▸ REQUIRED ACTION 1: Please translate this sentence from the ammo price thread into Spanish: "If you shoot a lot consider reloading."
▸ REQUIRED ACTION 2: In the ammo price thread, list each cartridge given under "What I need:" with the rifle named beside it.
▸ REQUIRED ACTION 3: Carry the ammo price thread forward from the point where it stops.

# Best price bulk ammo



## Outside9 (Apr 30, 2008)

Anyone priced ammo lately and care to share where you found the best prices? 

I especially need the 7.62x54r and 7.62x39.

*What I need:*

7.62x54r - Mossin N

7.62x39 - SKS

223 - AR

Thanks


----------



## Firefishvideo (Jul 1, 2010)

http://www.wideners.com/itemview.cfm?dir=18|830
Hard to beat wideners prices, and I have yet to be disappointed in a single purchase. Check out their home page or current specials, and don't forget to look at the Surplus page as well before you finalize your order.:thumbsup:


----------



## shootnstarz (May 4, 2011)

Georiga Arms sells quality reloaded ammo, and some new, at fair prices. Widener's is a good place too. Pick up a copy of "Shotgun News", it usually has a lot of ammo advertised at about the best prices you'll find.

If you shoot a lot consider reloading.

Rick


----------



## Outside9 (Apr 30, 2008)

Firefishvideo said:


> http://www.wideners.com/itemview.cfm?dir=18|830
> Hard to beat wideners prices, and I have yet to be disappointed in a single purchase. Check out their home page or current specials, and don't forget to look at the Surplus page as well before you finalize your order.:thumbsup:


thanks, just added to favorites. I have never heard of this place before.I've used Cheaper than dirt and afew others.

I need to make a pretty big purchase of ammo, been a while.


----------



## Firefishvideo (Jul 1, 2010)

Outside9 said:


> thanks, just added to favorites. I have never heard of this place before.I've used Cheaper than dirt and afew others.

▸ ENTRIES PROVIDED:
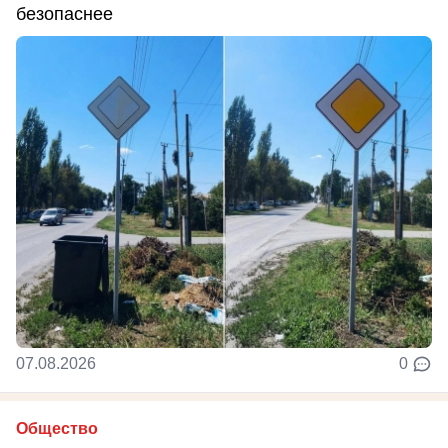
безопаснее
07.08.2026
0
Общество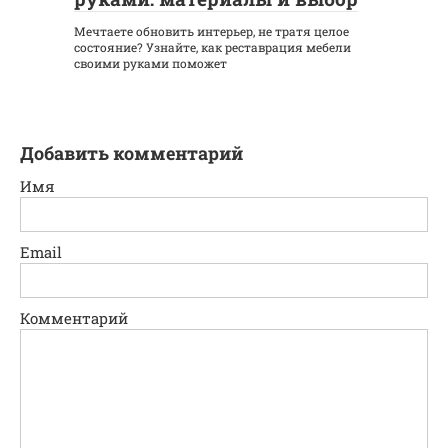
Мечтаете обновить интерьер, не тратя целое
состояние? Узнайте, как реставрация мебели
своими руками поможет
Добавить комментарий
Имя
Email
Комментарий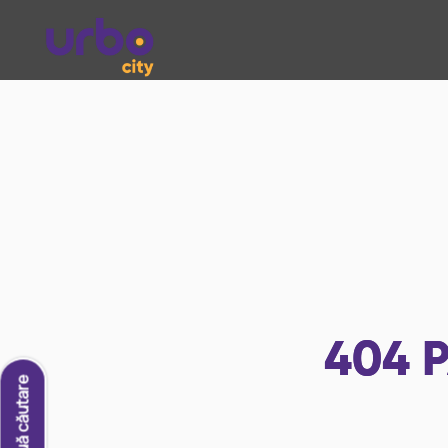
404
P
O nouă căutare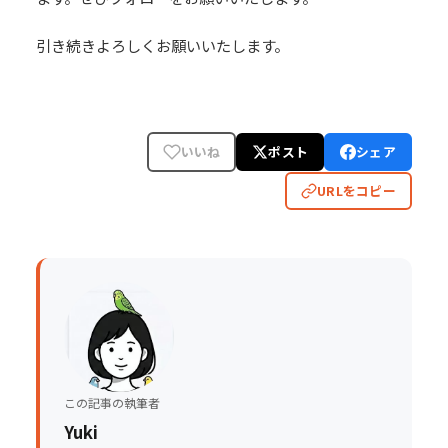
引き続きよろしくお願いいたします。
いいね
ポスト
シェア
URLをコピー
この記事の執筆者
Yuki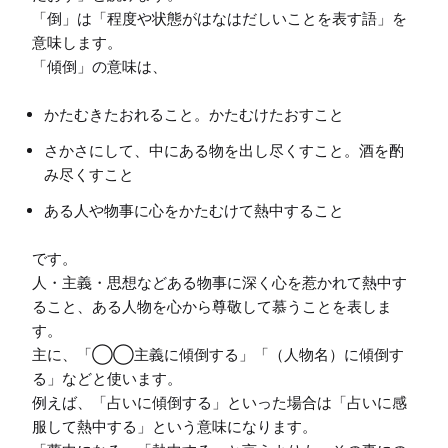
「倒」は「程度や状態がはなはだしいことを表す語」を
意味します。

かたむきたおれること。かたむけたおすこと
さかさにして、中にある物を出し尽くすこと。酒を酌
み尽くすこと
ある人や物事に心をかたむけて熱中すること
です。

人・主義・思想などある物事に深く心を惹かれて熱中す
ること、ある人物を心から尊敬して慕うことを表しま
す。

主に、「◯◯主義に傾倒する」「（人物名）に傾倒す
る」などと使います。

例えば、「占いに傾倒する」といった場合は「占いに感
服して熱中する」という意味になります。
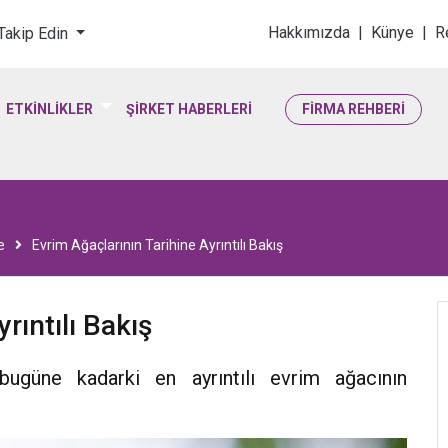
loji & Yaşam Bilimler
Hakkımızda
|
Künye
|
R
 Takip Edin
ETKİNLİKLER
ŞİRKET HABERLERİ
FİRMA REHBERİ
e
Evrim Ağaçlarının Tarihine Ayrıntılı Bakış
rıntılı Bakış
bugüne kadarki en ayrıntılı evrim ağacının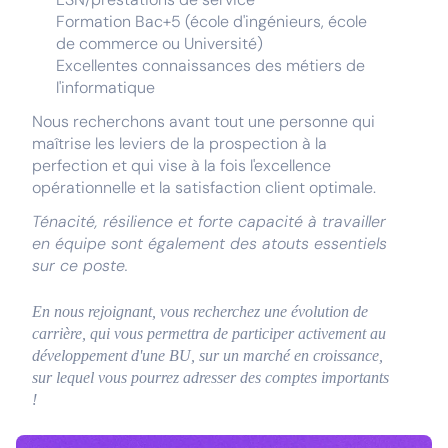
Formation Bac+5 (école d'ingénieurs, école
de commerce ou Université)
Excellentes connaissances des métiers de
l'informatique
Nous recherchons avant tout une personne qui
maîtrise les leviers de la prospection à la
perfection et qui vise à la fois l'excellence
opérationnelle et la satisfaction client optimale.
Ténacité, résilience et forte capacité à travailler
en équipe sont également des atouts essentiels
sur ce poste.
En nous rejoignant, vous recherchez une évolution de
carrière, qui vous permettra de participer activement au
développement d'une BU, sur un marché en croissance,
sur lequel vous pourrez adresser des comptes importants
!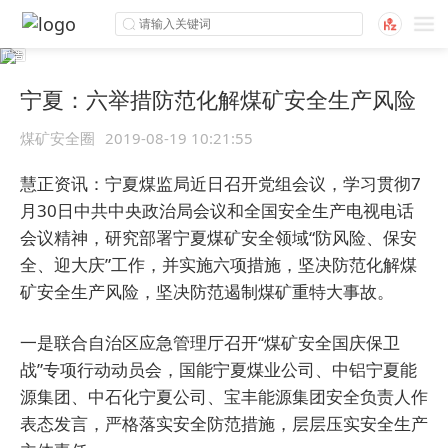
宁夏：六举措防范化解煤矿安全生产风险
煤矿安全圈
2019-08-19 10:21:55
慧正资讯：宁夏煤监局近日召开党组会议，学习贯彻7
月30日中共中央政治局会议和全国安全生产电视电话
会议精神，研究部署宁夏煤矿安全领域“防风险、保安
全、迎大庆”工作，并实施六项措施，坚决防范化解煤
矿安全生产风险，坚决防范遏制煤矿重特大事故。
一是联合自治区应急管理厅召开“煤矿安全国庆保卫
战”专项行动动员会，国能宁夏煤业公司、中铝宁夏能
源集团、中石化宁夏公司、宝丰能源集团安全负责人作
表态发言，严格落实安全防范措施，层层压实安全生产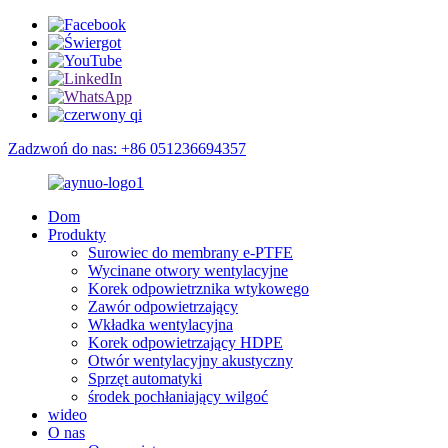
Zadzwoń do nas: +86 051236694357
Dom
Produkty
Surowiec do membrany e-PTFE
Wycinane otwory wentylacyjne
Korek odpowietrznika wtykowego
Zawór odpowietrzający
Wkładka wentylacyjna
Korek odpowietrzający HDPE
Otwór wentylacyjny akustyczny
Sprzęt automatyki
środek pochłaniający wilgoć
wideo
O nas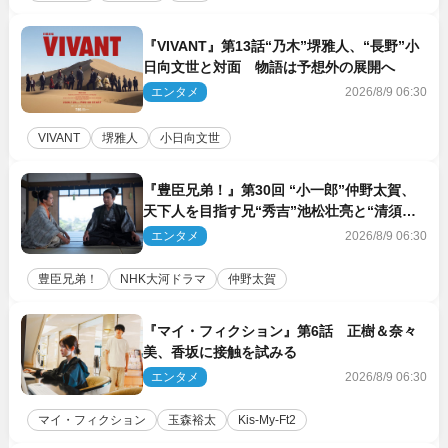
『VIVANT』第13話“乃木”堺雅人、“長野”小
日向文世と対面 物語は予想外の展開へ
エンタメ
2026/8/9 06:30
VIVANT
堺雅人
小日向文世
『豊臣兄弟！』第30回 “小一郎”仲野太賀、
天下人を目指す兄“秀吉”池松壮亮と“清須会
議”へ
エンタメ
2026/8/9 06:30
豊臣兄弟！
NHK大河ドラマ
仲野太賀
『マイ・フィクション』第6話 正樹＆奈々
美、香坂に接触を試みる
エンタメ
2026/8/9 06:30
マイ・フィクション
玉森裕太
Kis‐My‐Ft2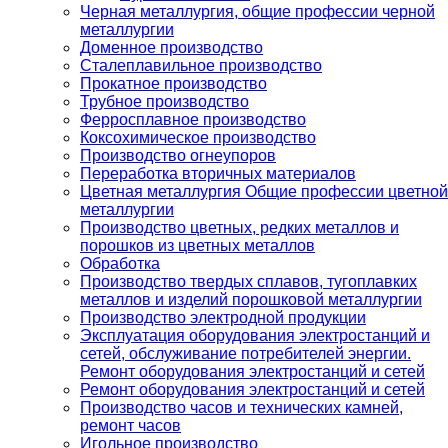
Черная металлургия, общие профессии черной
металлургии
Доменное производство
Сталеплавильное производство
Прокатное производство
Трубное производство
Ферросплавное производство
Коксохимическое производство
Производство огнеупоров
Переработка вторичных материалов
Цветная металлургия Общие профессии цветной
металлургии
Производство цветных, редких металлов и
порошков из цветных металлов
Обработка
Производство твердых сплавов, тугоплавких
металлов и изделий порошковой металлургии
Производство электродной продукции
Эксплуатация оборудования электростанций и
сетей, обслуживание потребителей энергии.
Ремонт оборудования электростанций и сетей
Ремонт оборудования электростанций и сетей
Производство часов и технических камней,
ремонт часов
Игольное производство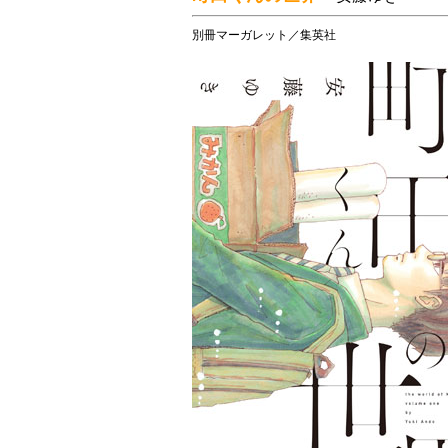
別冊マーガレット／集英社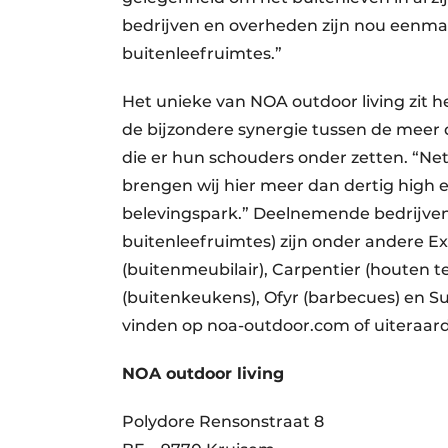
bedrijven en overheden zijn nou eenmaa
buitenleefruimtes.”
Het unieke van NOA outdoor living zit
de bijzondere synergie tussen de meer 
die er hun schouders onder zetten. “Net 
brengen wij hier meer dan dertig high 
belevingspark.” Deelnemende bedrijven
buitenleefruimtes) zijn onder andere E
(buitenmeubilair), Carpentier (houten 
(buitenkeukens), Ofyr (bar­becues) en Sun
vinden op noa-outdoor.com of uiteraard
NOA outdoor living
Polydore Rensonstraat 8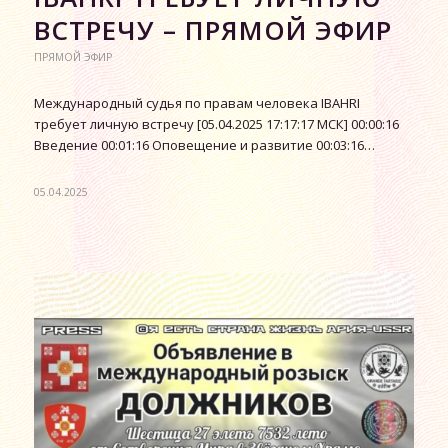
ВСТРЕЧУ – ПРЯМОЙ ЭФИР
ПРЯМОЙ ЭФИР
Международный судья по правам человека IBAHRI
требует личную встречу [05.04.2025 17:17:17 МСК] 00:00:16
Введение 00:01:16 Оповещение и развитие 00:03:16…
05.04.2025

▸ ANSWER SECTION 1: Si disparas mucho, considera recargar.

▸ ANSWER SECTION 2:
7.62x54r - Mossin N
7.62x39 - SKS
223 - AR

▸ ANSWER SECTION 3:
> 
> I need to make a pretty big purchase of ammo, been a while.


 No problem! I have yet to find a less expensive place to buy 7.62x39 ....I'm about to place an order for some of their 308.....looks like they are much cheaper than anyone else on that as well.


----------



## ruger1 (Jan 2, 2011)

http://www.sgammo.com/ 

Very fast delivery


----------



## PompChaser315 (Feb 18, 2011)

I like Palmetto State Armory for their 5.56.. Havent been to their site in awhile but about 6 months ago they had some pretty sweet deals


----------



## JLMass (Oct 1, 2007)

ruger1 said:


> http://www.sgammo.com/
> 
> Very fast delivery


 i bought 300 of 7.62x54r, rounds factory packaged on stripper clips. manufacture date was 1946. it was Russian manufacture and i paid $90 including shipping. great site for ammo.

i did not really need the ammo but the clips are worth the money, since the new ones dont work all that well.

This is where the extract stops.